The first part of last week was spent at the superb Bioeconomy in action meeting (twitter @bioeconomy_dk) arranged under the auspices of the Danish Presidency of the EU. Recognising the integrated nature of the bioeconomy that starts with the plant-based (and possibly algal) photosynthesis of biomass and creates high value products, speaker after speaker saw this as the vision for the creation of sustainable growth and jobs. The meeting was far too broad and detailed to repeat all of the messages, but some came through both strongly and regularly, such as the need to integrate farmers into the vision for food and non-food crops, the importance (stressed especially by Ruud Lubbers, ex-Prime Minister of the Netherlands) of taxing net CO2 production, and the key role of scientific research in effecting sustainable intensification of agriculture and subsequent biotransformations. The decline in manufacturing in the UK in favour of financial ‘services’ means that we are a little behind parts of Europe, but the situation is retrievable as we are at the beginning of the transition (back) to a bioeconomy. Many processes are already operating at scale, e.g. a huge bio-succinate plant for bioplastics built by Novamont in Italy, and the very large IAR Cluster biorefinery in the Champagne-Ardenne and Picardy regions of France. Neither did the meeting forget the importance of nutrition in a healthy lifestyle, and the likely diabesity epidemic if we do not act. Overall, an inspiring meeting, and it is worth giving the link to the European Bioeconomy website explicitly.

As part of this, I also took especial note of the fact that Germany had implemented a Bioeconomy Council, something the UK might wish to consider emulating.

Innovation was the core focus of the finals of our Innovator of the Year 2012 competition, with 9 outstanding finalists and with the winners being presented with their prizes by the Rt Hon Dr Vince Cable, Secretary of State for Business, Innovation and Skills. Many congratulations in particular to Prof George Lomonossoff of the John Innes Centre, the overall Innovator of the Year for his work on the production of vaccines in plants.

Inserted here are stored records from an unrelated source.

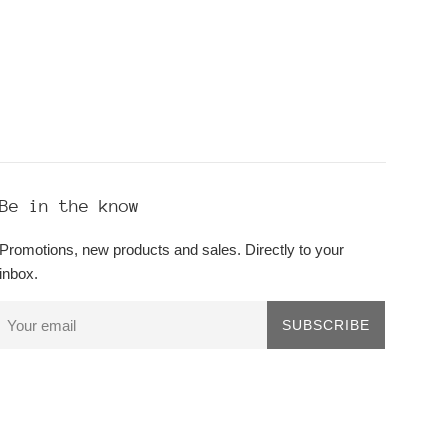
Be in the know
Promotions, new products and sales. Directly to your
inbox.
SUBSCRIBE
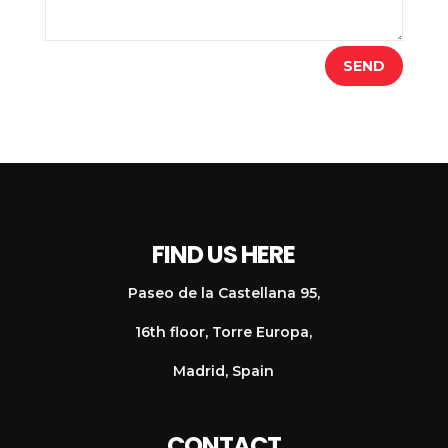
SEND
FIND US HERE
Paseo de la Castellana 95,
16th floor, Torre Europa,
Madrid, Spain
CONTACT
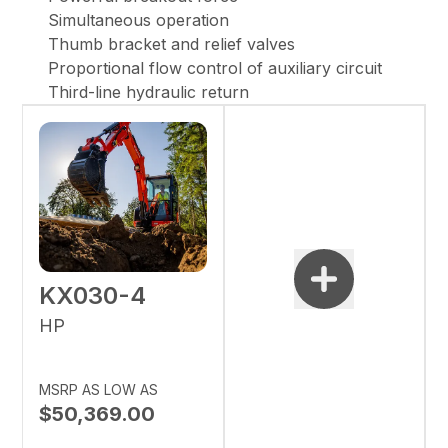
Simultaneous operation
Thumb bracket and relief valves
Proportional flow control of auxiliary circuit
Third-line hydraulic return
KX030-4
HP
MSRP AS LOW AS
$50,369.00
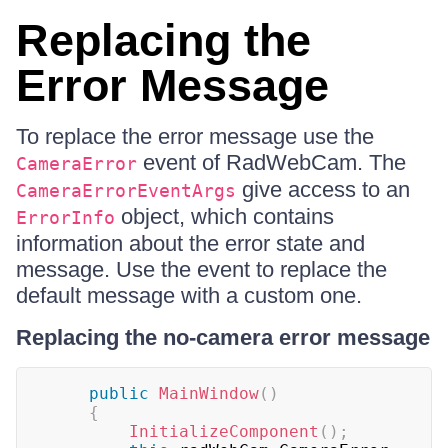
Replacing the
Error Message
To replace the error message use the
event of RadWebCam. The
CameraError
give access to an
CameraErrorEventArgs
object, which contains
ErrorInfo
information about the error state and
message. Use the event to replace the
default message with a custom one.
Replacing the no-camera error message
public
MainWindow
(
)
{
InitializeComponent
(
)
;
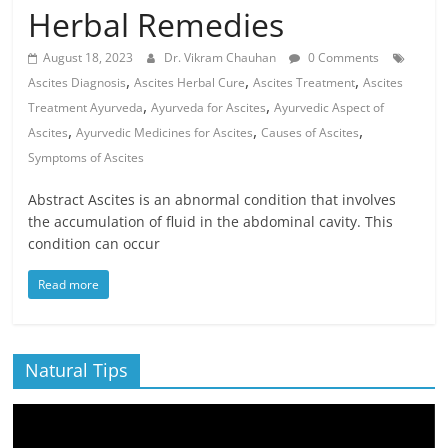
Herbal Remedies
August 18, 2023
Dr. Vikram Chauhan
0 Comments
,
,
,
Ascites Diagnosis
Ascites Herbal Cure
Ascites Treatment
Ascites
,
,
Treatment Ayurveda
Ayurveda for Ascites
Ayurvedic Aspect of
,
,
,
Ascites
Ayurvedic Medicines for Ascites
Causes of Ascites
Symptoms of Ascites
Abstract Ascites is an abnormal condition that involves
the accumulation of fluid in the abdominal cavity. This
condition can occur
Read more
Natural Tips
Video
Player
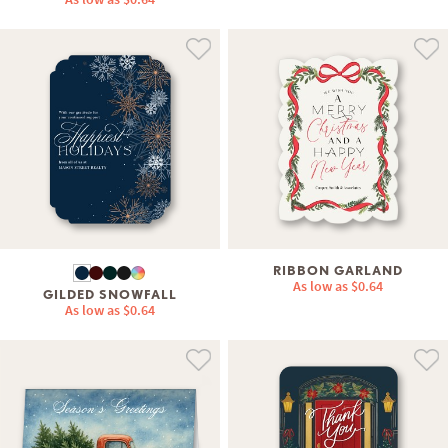
RIBBON GARLAND
As low as
$0.64
GILDED SNOWFALL
As low as
$0.64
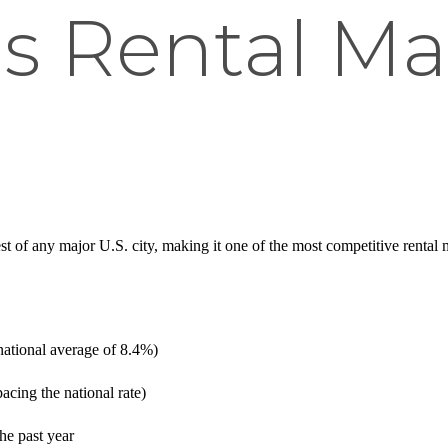
s Rental Ma
t of any major U.S. city, making it one of the most competitive rental
ational average of 8.4%)
cing the national rate)
he past year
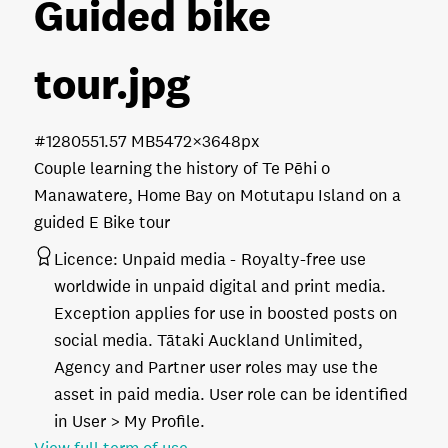
Guided bike
tour
.jpg
#128055
1.57 MB
5472×3648px
Couple learning the history of Te Pēhi o
Manawatere, Home Bay on Motutapu Island on a
guided E Bike tour
Licence:
Unpaid media
Royalty-free use
worldwide in unpaid digital and print media.
Exception applies for use in boosted posts on
social media. Tātaki Auckland Unlimited,
Agency and Partner user roles may use the
asset in paid media. User role can be identified
in User > My Profile.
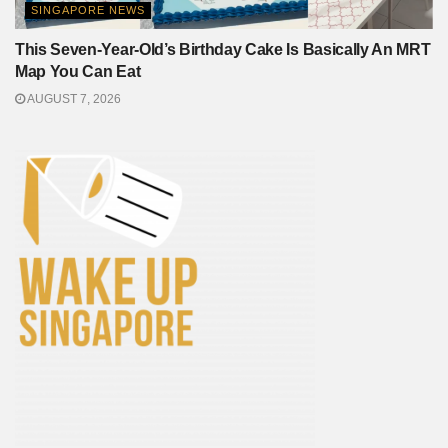
SINGAPORE NEWS
This Seven-Year-Old’s Birthday Cake Is Basically An MRT
Map You Can Eat
AUGUST 7, 2026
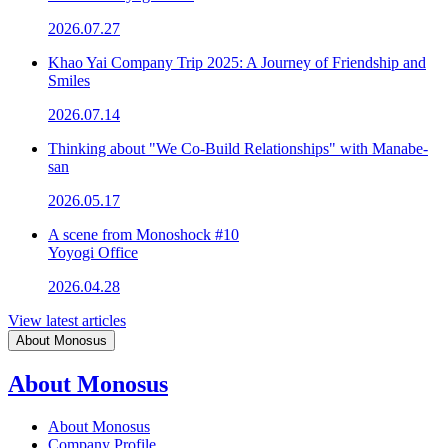
2026.07.27
Khao Yai Company Trip 2025: A Journey of Friendship and
Smiles
2026.07.14
Thinking about "We Co-Build Relationships" with Manabe-
san
2026.05.17
A scene from Monoshock #10
Yoyogi Office
2026.04.28
View latest articles
About Monosus
About Monosus
About Monosus
Company Profile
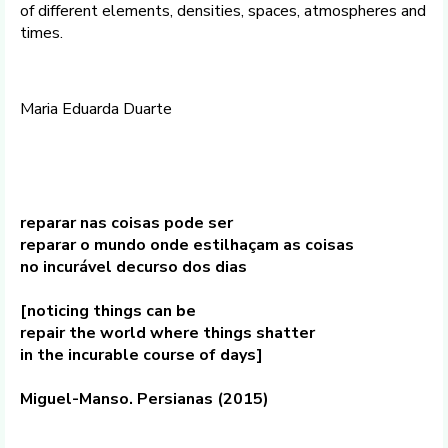
of different elements, densities, spaces, atmospheres and
times.
Maria Eduarda Duarte
reparar nas coisas pode ser
reparar o mundo onde estilhaçam as coisas
no incurável decurso dos dias
[noticing things can be
repair the world where things shatter
in the incurable course of days]
Miguel-Manso. Persianas (2015)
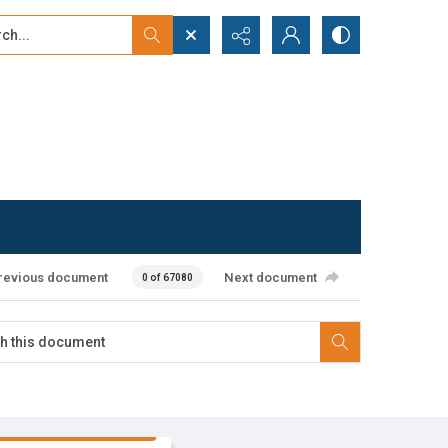
...
ced search
revious document
Next document
0 of 67080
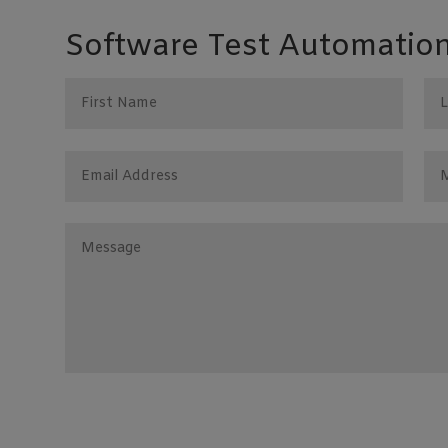
Software Test Automation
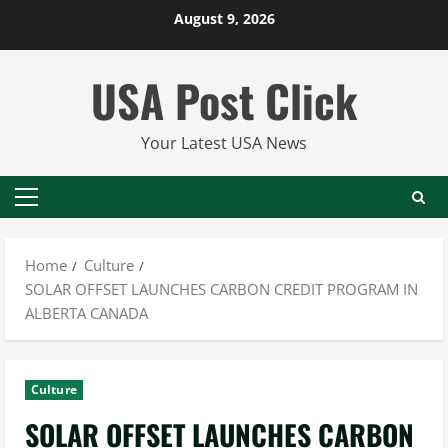
Skip
August 9, 2026
to
content
USA Post Click
Your Latest USA News
Primary
Menu
Home
Culture
SOLAR OFFSET LAUNCHES CARBON CREDIT PROGRAM IN
ALBERTA CANADA
Culture
SOLAR OFFSET LAUNCHES CARBON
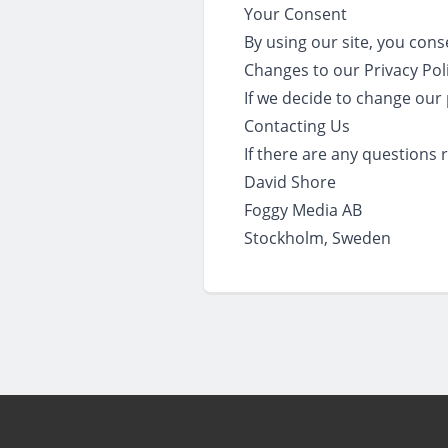
Your Consent
By using our site, you cons
Changes to our Privacy Pol
If we decide to change our 
Contacting Us
If there are any questions 
David Shore
Foggy Media AB
Stockholm, Sweden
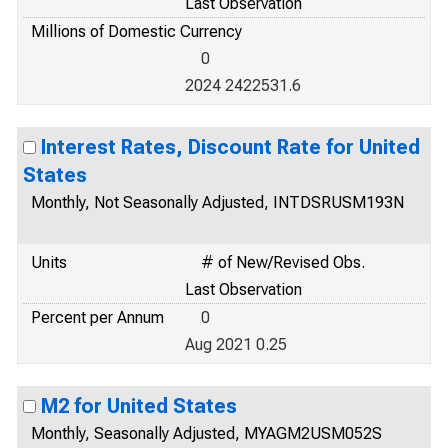
Last Observation
Millions of Domestic Currency
0
2024 2422531.6
Interest Rates, Discount Rate for United
States
Monthly, Not Seasonally Adjusted, INTDSRUSM193N
Units
# of New/Revised Obs.
Last Observation
Percent per Annum
0
Aug 2021 0.25
M2 for United States
Monthly, Seasonally Adjusted, MYAGM2USM052S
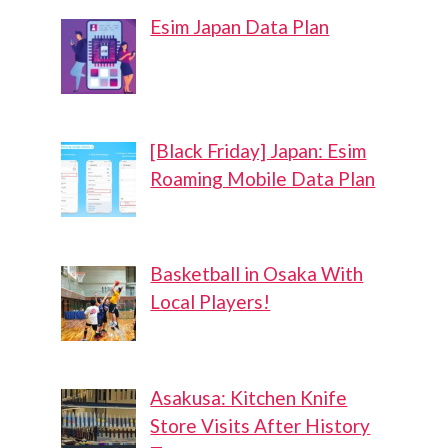
Esim Japan Data Plan
[Black Friday] Japan: Esim
Roaming Mobile Data Plan
Basketball in Osaka With
Local Players!
Asakusa: Kitchen Knife
Store Visits After History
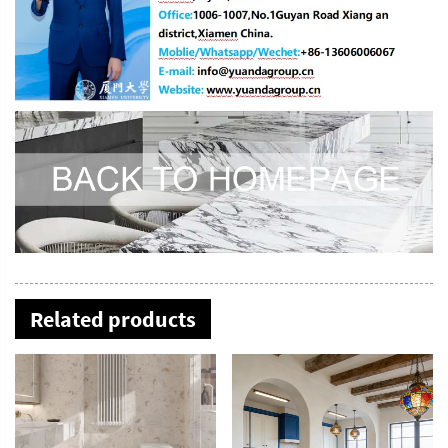
Related products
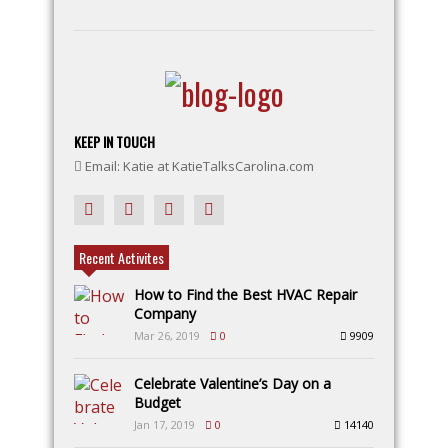
KEEP IN TOUCH
Email: Katie at KatieTalksCarolina.com
Recent Activites
How to Find the Best HVAC Repair
Company
Mar 26, 2019
0
9909
Celebrate Valentine’s Day on a
Budget
Jan 17, 2019
0
14140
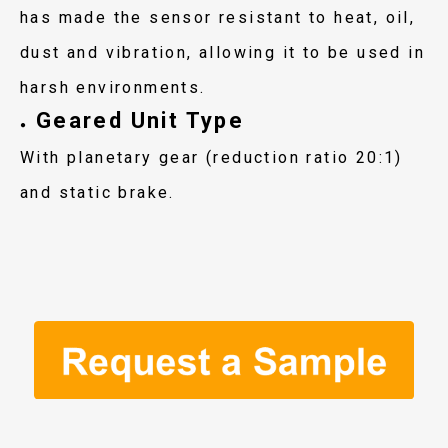
has made the sensor resistant to heat, oil,
dust and vibration, allowing it to be used in
harsh environments.
Geared Unit Type
●
With planetary gear (reduction ratio 20:1)
and static brake.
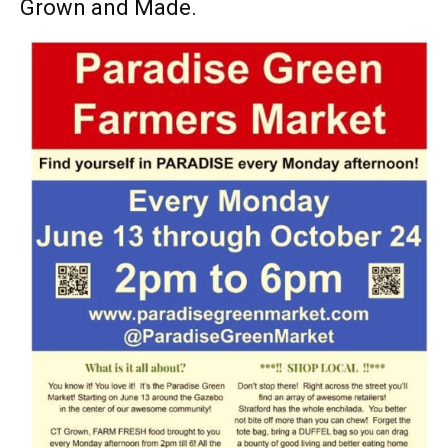
Grown and Made.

It is not 100% clear whether the stagnation of the UK economy is due more to a lack of supply of credit or a lack of demand for goods, but I see that the debtonation blog argues for the latter. Certainly in biology most fluxes are driven by demand, with a more recent paper on sugar accumulation in sugar cane providing an interesting example.

I was pleased to see the potential as a diagnostic, as an immunogenic antigen, and as a TB vaccine target of the Rpf proteins that we discovered in 1998, and I also enjoyed 10 simple rules for starting a company and Athene Donald’s latest blog, on statistics.

Speaking of statistics, my favourite tweet of the week, whose origin (or at least an earlier Web version) is here, went: “A Bayesian is one who, vaguely expecting a horse, and catching a glimpse of a donkey, strongly believes he has seen a mule.” Chasing it down also led me to a very nice site illustrating a variety of graphics for data visualisation in R. Although I have been involved in its use, this is a language I should one day learn!

And on that note, the blog is having a week off and will reappear after Easter.